Bankers' Trust Co. v. Virginia Ry. & Power Co.

273 F. 999, 1921 U.S. App. LEXIS 1571
CourtCourt of Appeals for the Fourth Circuit
DecidedMay 10, 1921
DocketNos. 1878, 1879
StatusPublished
Cited by5 cases

This text of 273 F. 999 (Bankers' Trust Co. v. Virginia Ry. & Power Co.) is published on Counsel Stack Legal Research, covering Court of Appeals for the Fourth Circuit primary law. Counsel Stack provides free access to over 12 million legal documents including statutes, case law, regulations, and constitutions.

Bluebook
Bankers' Trust Co. v. Virginia Ry. & Power Co., 273 F. 999, 1921 U.S. App. LEXIS 1571 (4th Cir. 1921).

Opinion

WOODS, Circuit Judge.

An outline of the complex litigation concerning the light and power companies of the city of Richmond and vicinity is given in a former appeal. 229 Fed. 633, 144 C. C. A. 43. A short statement will suffice to make clear the issue made by the petitions how presented.

* Provided information:
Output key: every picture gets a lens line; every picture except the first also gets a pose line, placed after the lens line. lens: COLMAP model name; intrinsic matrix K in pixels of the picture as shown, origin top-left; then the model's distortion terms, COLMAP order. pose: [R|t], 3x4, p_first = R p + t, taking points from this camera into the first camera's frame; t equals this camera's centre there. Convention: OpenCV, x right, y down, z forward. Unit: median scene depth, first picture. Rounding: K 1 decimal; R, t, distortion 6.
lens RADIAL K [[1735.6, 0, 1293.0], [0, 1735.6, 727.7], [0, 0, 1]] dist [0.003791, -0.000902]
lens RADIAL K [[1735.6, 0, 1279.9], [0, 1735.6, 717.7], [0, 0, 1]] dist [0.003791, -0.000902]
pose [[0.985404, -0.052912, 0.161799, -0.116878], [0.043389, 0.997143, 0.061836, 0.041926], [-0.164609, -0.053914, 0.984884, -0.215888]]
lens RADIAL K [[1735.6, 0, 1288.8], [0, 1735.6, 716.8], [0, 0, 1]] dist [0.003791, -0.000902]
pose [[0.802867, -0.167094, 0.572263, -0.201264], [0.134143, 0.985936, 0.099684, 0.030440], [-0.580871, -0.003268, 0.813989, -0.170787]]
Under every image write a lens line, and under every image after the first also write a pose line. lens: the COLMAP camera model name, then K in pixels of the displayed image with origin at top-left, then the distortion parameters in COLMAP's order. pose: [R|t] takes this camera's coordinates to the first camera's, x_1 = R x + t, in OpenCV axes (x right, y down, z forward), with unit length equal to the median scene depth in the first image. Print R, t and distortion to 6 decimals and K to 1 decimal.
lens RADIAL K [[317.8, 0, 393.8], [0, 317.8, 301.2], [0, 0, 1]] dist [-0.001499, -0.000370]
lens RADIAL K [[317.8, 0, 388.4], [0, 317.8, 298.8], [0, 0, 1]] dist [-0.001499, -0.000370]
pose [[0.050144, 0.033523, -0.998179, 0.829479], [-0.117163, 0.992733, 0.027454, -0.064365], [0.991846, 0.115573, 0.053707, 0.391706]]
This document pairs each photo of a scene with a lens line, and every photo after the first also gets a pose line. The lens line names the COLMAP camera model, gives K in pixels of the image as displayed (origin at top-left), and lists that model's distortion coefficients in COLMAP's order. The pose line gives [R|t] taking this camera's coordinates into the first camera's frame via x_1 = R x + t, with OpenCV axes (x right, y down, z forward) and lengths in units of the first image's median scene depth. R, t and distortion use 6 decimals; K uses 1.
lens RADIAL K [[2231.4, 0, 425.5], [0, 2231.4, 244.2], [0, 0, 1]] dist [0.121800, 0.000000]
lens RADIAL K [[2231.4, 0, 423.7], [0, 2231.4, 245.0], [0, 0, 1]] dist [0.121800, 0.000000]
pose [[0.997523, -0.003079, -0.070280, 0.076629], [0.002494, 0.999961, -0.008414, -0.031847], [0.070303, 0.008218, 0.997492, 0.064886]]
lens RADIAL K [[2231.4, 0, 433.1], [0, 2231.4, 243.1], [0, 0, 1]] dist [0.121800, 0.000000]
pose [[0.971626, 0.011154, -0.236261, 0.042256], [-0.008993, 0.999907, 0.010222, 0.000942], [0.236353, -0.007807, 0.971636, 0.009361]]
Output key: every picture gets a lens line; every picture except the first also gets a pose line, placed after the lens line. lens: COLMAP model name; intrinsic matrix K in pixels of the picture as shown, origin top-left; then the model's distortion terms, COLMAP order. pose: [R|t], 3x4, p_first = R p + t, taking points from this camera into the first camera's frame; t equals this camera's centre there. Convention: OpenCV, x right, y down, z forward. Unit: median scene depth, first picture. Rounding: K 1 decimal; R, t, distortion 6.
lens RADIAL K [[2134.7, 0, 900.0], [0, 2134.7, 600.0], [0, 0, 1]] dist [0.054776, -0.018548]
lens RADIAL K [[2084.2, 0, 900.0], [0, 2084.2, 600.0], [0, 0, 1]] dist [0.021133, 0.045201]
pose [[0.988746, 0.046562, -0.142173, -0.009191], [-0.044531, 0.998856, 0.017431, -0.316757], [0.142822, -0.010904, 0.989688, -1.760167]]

* What this exercise asks:
• A. Answer these questions about the court opinion.
(i) On what date was the case decided?
(ii) Which circuit judge wrote the opinion?
(iii) The litigation concerns the light and power companies of which city and its vicinity?
• B. Carry on the court opinion in Bankers' Trust Co. v. Virginia Ry. & Power Co. from its last sentence.
The data has no connection to the court opinion.

* Answer list:
• A.
(i) May 10, 1921
(ii) Woods
(iii) Richmond

• B.
A consolidated suit was brought in the District Court, looking to the foreclosure of mortgages on a number of light and power companies in the city of Richmond and vicinity, among them the Virginia Passenger & Power Company and the Richmond Passenger & Power Company. One of the consolidated suits for foreclosure was that of the Metropolitan Trust Company, trustee of a mortgage securing $1,000,000 bonds of the Richmond Company, known as debenture bonds. In the litigation the Metropolitan Trust Company alleged that the Virginia-Company, by purchase of the stock of the Richmond Company, had secured complete control and management of that corporation, and had diverted assets of the Richmond Company for the benefit of the Virginia Company, thus unlawfully decreasing the security of the holders of the debenture bonds and increasing the value of the property under the mortgages of the Virginia Company. The Metropolitan Trust Company insisted that the foreclosure sale should not be made until the rights under this allegation had been ascertained. The court ordered the sale, preserving the rights of the Trust Company and of the debenture bondholders by this provision of the decree:

“The court reserves the right to hereafter determine all questions In connection with the diversion of earnings, business, property, and income to the Virginia Passenger & Power Company from the Richmond Passenger & Power Company, as set forth in the pleadings herein and the reports of the special master, and to enforce against the property purchased and the earnings and income thereof in favor of the said Metropolitan Trust Company of the City of New York, as trustee, and the petitioners, Howe and others, and the debenture bondholders, any lien or claim to which the said trustee or bondholders shall be entitled, and to afford such trustee on bondholders and petitioners such other and further relief as to such alleged diversion with respect to such purchaser, his successors and assigns, and the property pur[1001]*1001chased, as the court shall determine to be just and equitable, the intent being that the rights of the Metropolitan Trust Company of the City of New York, as trustee, and the debenture bondholders and of the petitioners, Howe and others, to establish any claim they may have for diversion of earnings, property, business and income of the Richmond Passenger & Power Company by the Virginia Passenger & Power Company, or the receivers herein, and to enforce against the property purchased any claim or lien, legal or equitable, to which they may be entitled, and to apply any money or property recovered to the benefit of the debenture bondholders, in all respects as if this decree had not been made.”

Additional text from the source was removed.